## What you need to do
Rewrite everything from the line that contains "order: Poales" down to the end of the data, changing "scientific name" to "species name" and leaving the rest unchanged.

## Record extracts
________________________________________

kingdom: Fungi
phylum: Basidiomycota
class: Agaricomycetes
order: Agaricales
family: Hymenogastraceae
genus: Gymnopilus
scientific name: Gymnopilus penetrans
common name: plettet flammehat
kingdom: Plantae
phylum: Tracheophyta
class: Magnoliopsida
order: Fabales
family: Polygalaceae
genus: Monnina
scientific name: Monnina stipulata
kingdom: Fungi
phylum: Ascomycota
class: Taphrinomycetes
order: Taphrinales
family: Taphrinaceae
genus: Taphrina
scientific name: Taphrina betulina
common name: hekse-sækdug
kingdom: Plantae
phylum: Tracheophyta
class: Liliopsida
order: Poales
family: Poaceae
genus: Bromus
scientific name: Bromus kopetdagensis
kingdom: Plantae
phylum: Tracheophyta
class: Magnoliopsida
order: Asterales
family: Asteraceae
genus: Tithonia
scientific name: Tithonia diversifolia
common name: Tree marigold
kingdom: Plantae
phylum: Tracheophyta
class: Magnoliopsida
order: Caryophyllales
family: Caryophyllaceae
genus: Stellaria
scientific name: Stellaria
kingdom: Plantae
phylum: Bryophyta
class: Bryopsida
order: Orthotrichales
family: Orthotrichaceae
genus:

________________________________________

## Written answer
order: Poales
family: Poaceae
genus: Bromus
species name: Bromus kopetdagensis
kingdom: Plantae
phylum: Tracheophyta
class: Magnoliopsida
order: Asterales
family: Asteraceae
genus: Tithonia
species name: Tithonia diversifolia
common name: Tree marigold
kingdom: Plantae
phylum: Tracheophyta
class: Magnoliopsida
order: Caryophyllales
family: Caryophyllaceae
genus: Stellaria
species name: Stellaria
kingdom: Plantae
phylum: Bryophyta
class: Bryopsida
order: Orthotrichales
family: Orthotrichaceae
genus:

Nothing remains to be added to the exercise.